Studying Middle Earth: Marquette Student Builds Topic Modeling App for Tolkien Class
Marielle Billig will be one of Marquette’s first Data Science graduates when she dons her graduation gown this May. The senior — double majoring in Computer Engineering and Data Science — will then take a position as a data scientist with BlueCross BlueShield.
And before all of that, she took Dr. Gerry Canavan’s Tolkien as an Individual Authors course in the fall of 2017. As a student in more traditionally quantitative fields, a literature course could perhaps seem a little out of one’s comfort zone. But that sensation of being a little out of her element became part of the basis of Billig’s final project that semester when she decided to ask a very interesting question:
Can you really use data science to analyze literature?
To find out, she created a tool called the Tolkien Analysis App using a combination of what she learned about in the Tolkien class as well as her background in computer engineering and data science. Created using the statistical computing and graphing language R and Shiny, which helps to create interactive data stories for the web, Billig uses topic modeling to show the frequency that a topic (a list of words that appear together frequently in a text) appears over the course of the text or collection of texts.
So, the obvious question is: what does this mean?
Billig explained to me that topic modeling is a great way to help get the sense of a large amount of data in a short amount of time. (Not counting the hours she spent writing the code, cleaning the data, and fine-tuning her app, of course.) Tolkien’s corpus is massive. Even if you just consider his fictional worlds and creations, he was a prolific writer whose works continued to be edited and published by his family long after his death. So an app like this is just one of many ways to drill into the Tolkien works, and one that, in particular, highlights the movement of trends and ideas through his work or works.
To see this in action, I took a look at the topics identified in The Silmarillion. Looking at the third topic (highlighted in grey near the bottom of the image, and graphed in thick green), it’s clear that while the Noldor, a clan of Elves, and Morgoth, Middle Earth’s first Dark Lord, is mentioned here and there throughout the text, the frequency with which these words appear really increases near the middle of the book.

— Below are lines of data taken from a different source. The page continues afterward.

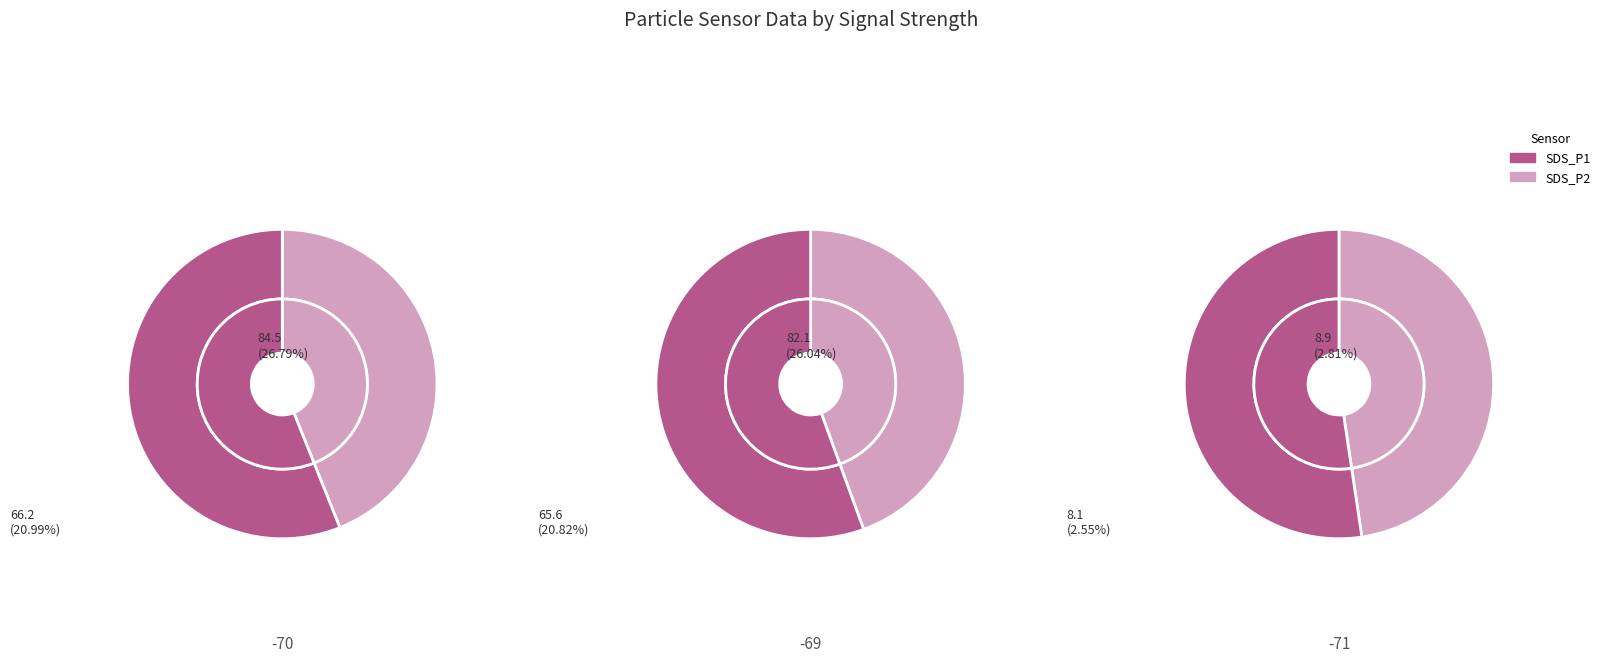

The 1 slice represents 1% of the pie. True or false?

False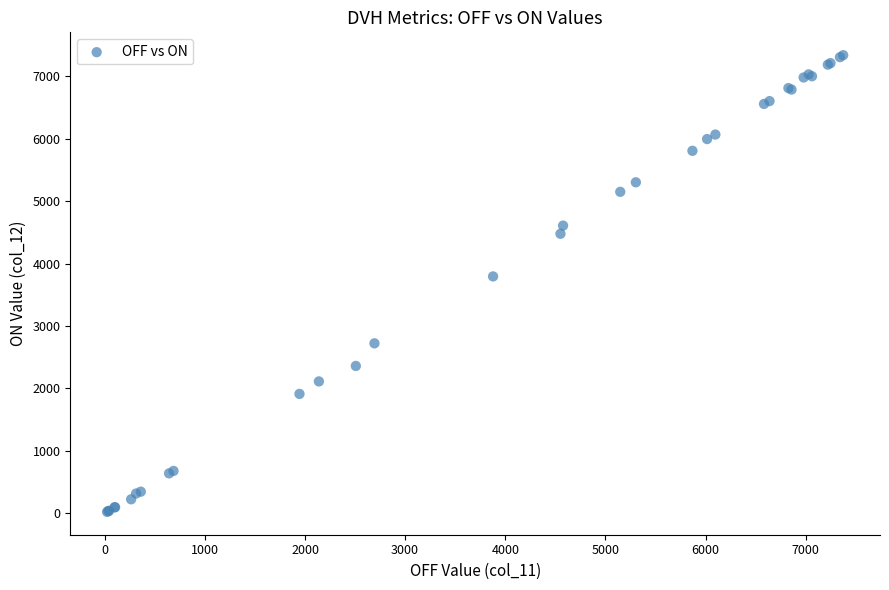

What Y value in the scatter plot is closest to 3679?

3793.5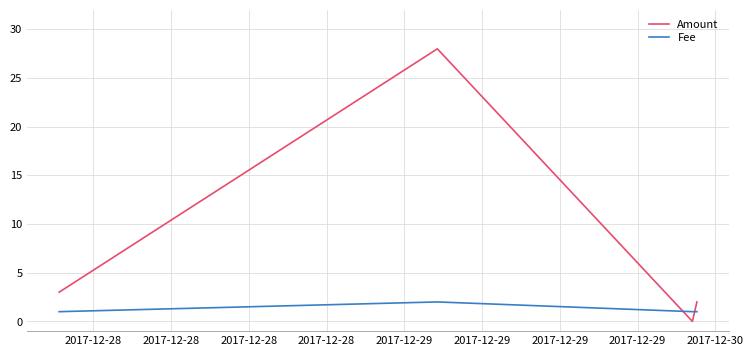

True or false: Amount and Fee cross at least once.

True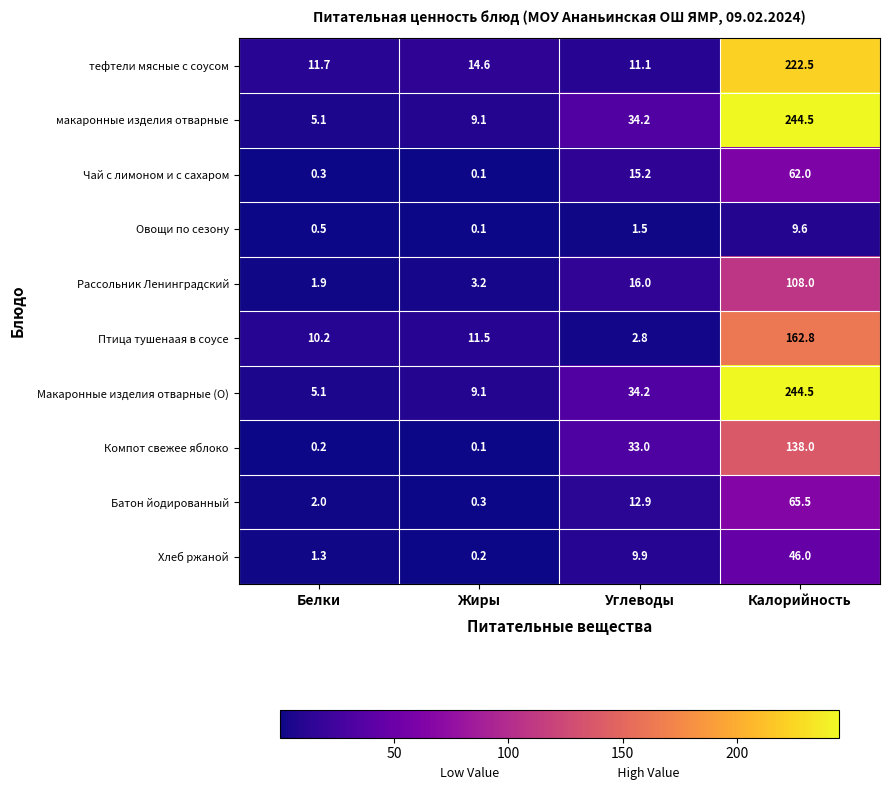

Which label corresponds to the smallest value in the chart?

Жиры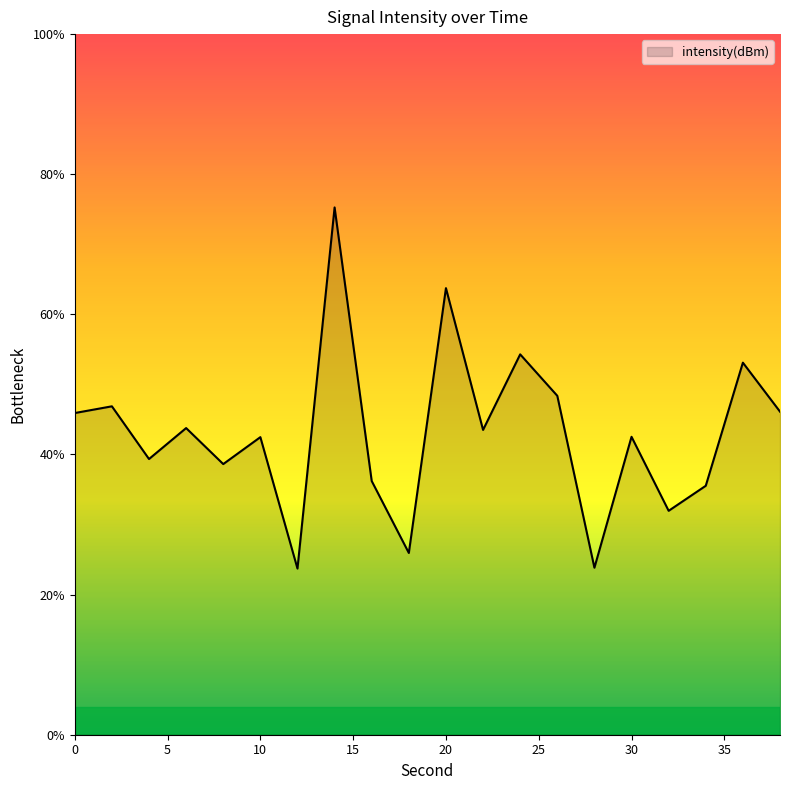

What is the difference between the maximum and minimum values?

51.5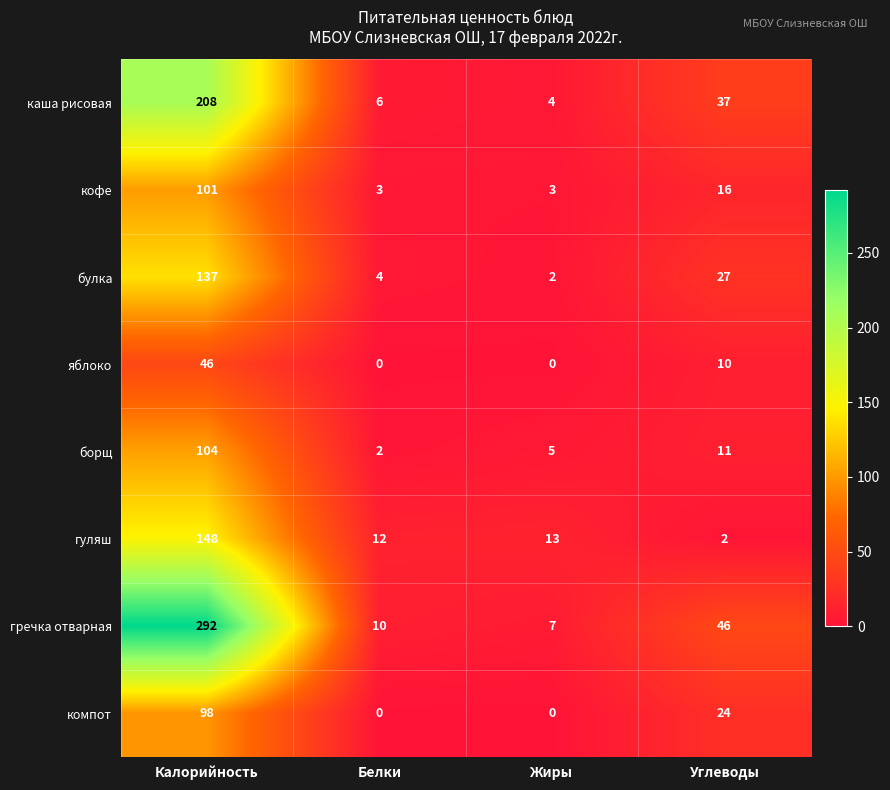

True or false: яблоко has a value of 7 at Углеводы.

False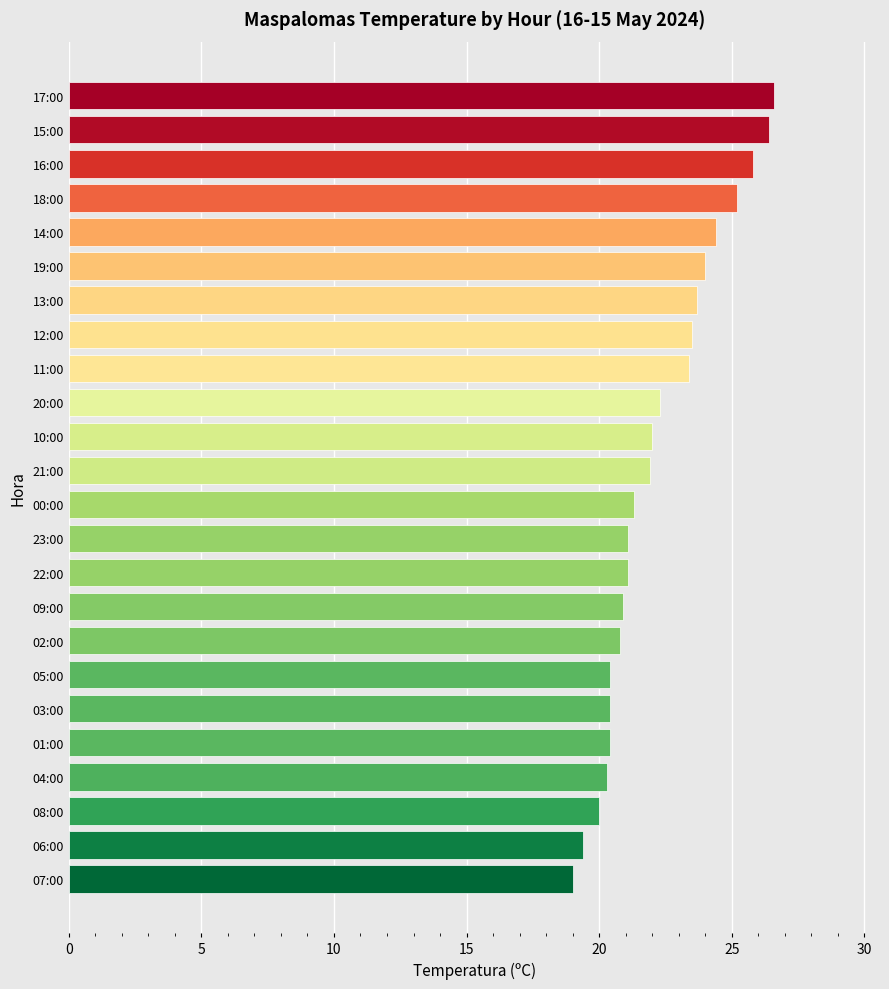

What is the sum of the values at 10:00 and 17:00?

48.6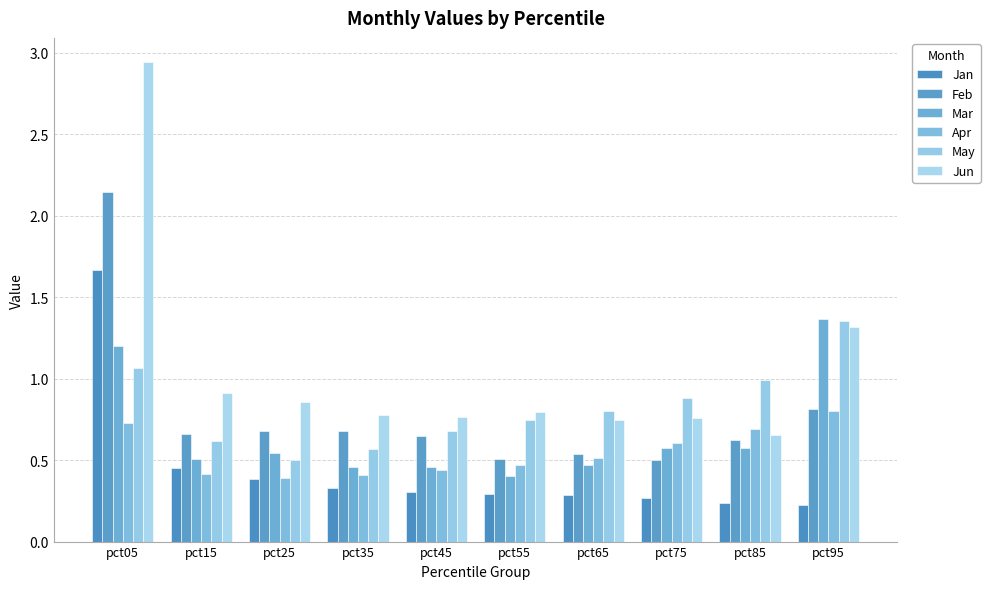

What is the difference between the highest and lowest values at pct75?

0.6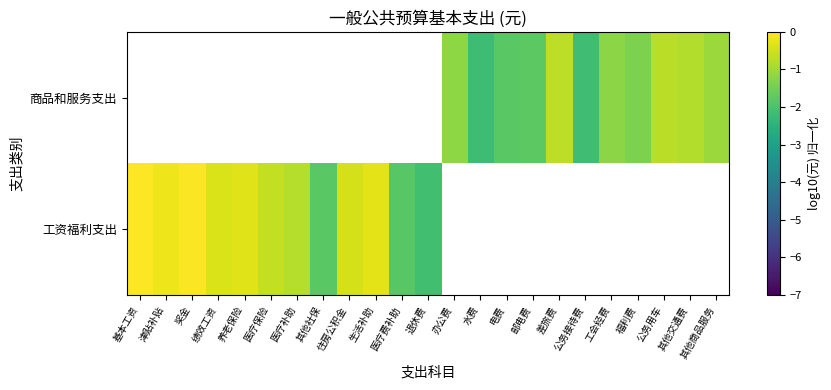

Rank the series by their maximum value, from lowest to highest.

工资福利支出, 商品和服务支出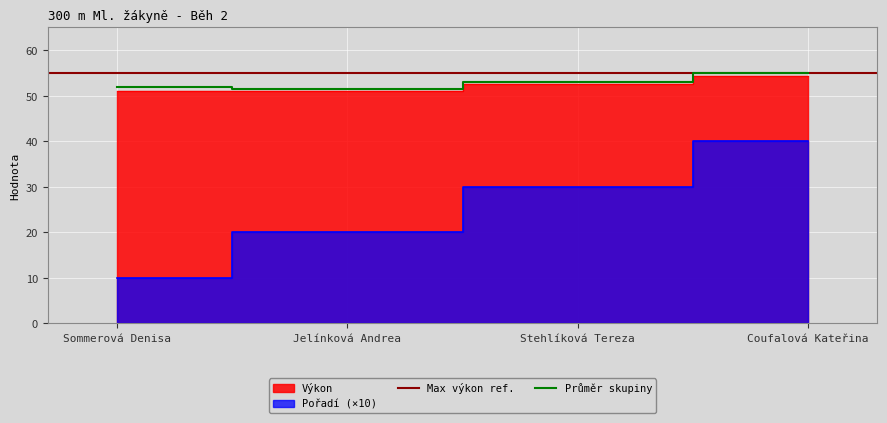

What is the approximate value of Průměr skupiny at Jelínková Andrea?

51.5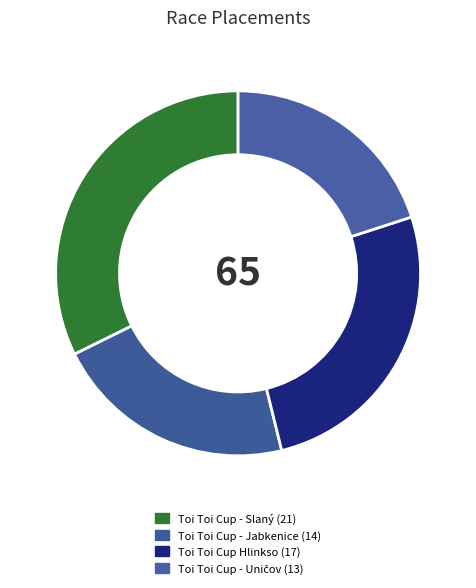

Combined, do Toi Toi Cup - Slaný and Toi Toi Cup - Jabkenice account for over 50%?

Yes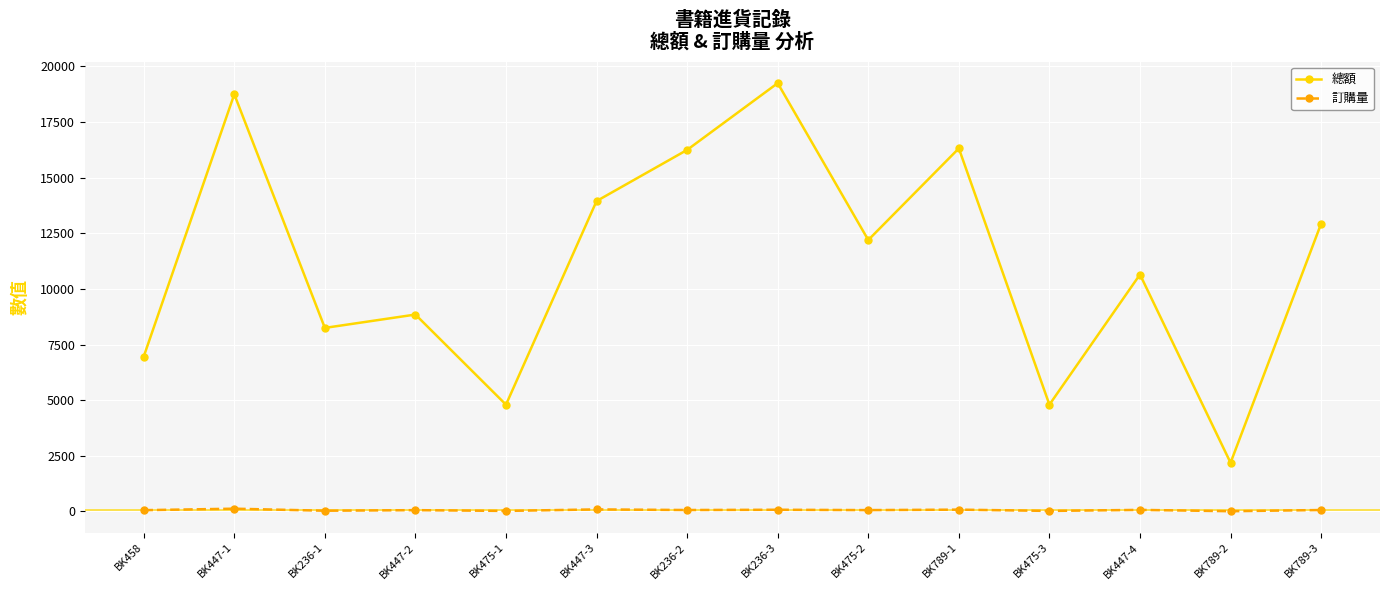

Which series changed the most between BK458 and BK447-3?

總額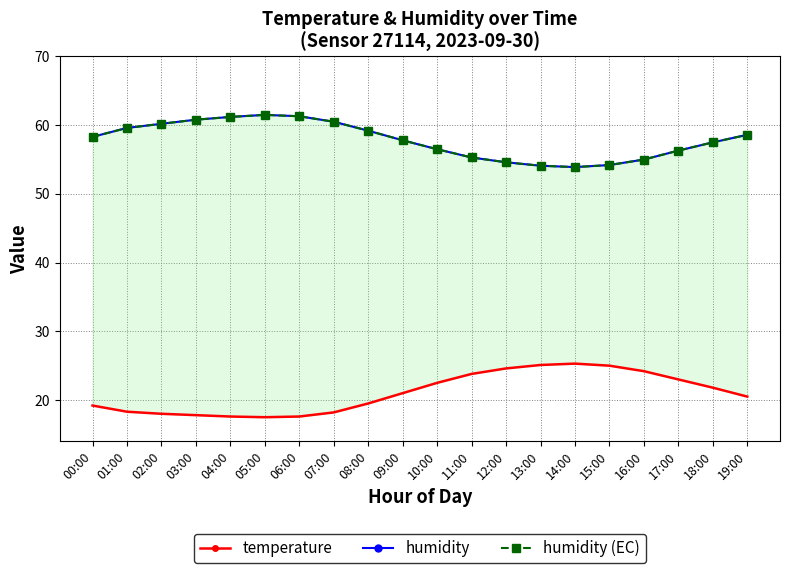

How many data points in humidity are less than 58?

10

Of course, I pulled out a copy of The Silmarillion just to see what was going on around Chapter 13, which by the numbers along the X-axis looks to be the location of the topic’s biggest spike, and lo and behold, the chapter is named “On the Return of the Noldor” and is focused on interaction between Morgoth and these elves. Just “elves,” you can see in the reddish line of the graph, is a topic that remains fairly steady across the whole text. This makes perfect sense, of course, as The Silmarillion is Tolkien’s history of the elves in Middle Earth.
Billig’s app is a perfect example of just what digital humanities is. She took the quantitative tools that had been created for statistical analysis of large collections of data and applied them to a qualitative field of study — literature. Looking at a book or collection of books as a database, a large collection of data points, allows literary studies to make studies of literature and insights about narratives that are different than what has been done historically, but no less meaningful or full of potential.
It’s just a new way of doing an old thing. And we think Billig’s example is pretty exciting.
Billig is currently investigating hosting options for her app. This post may be updated at a later date to add the app’s location.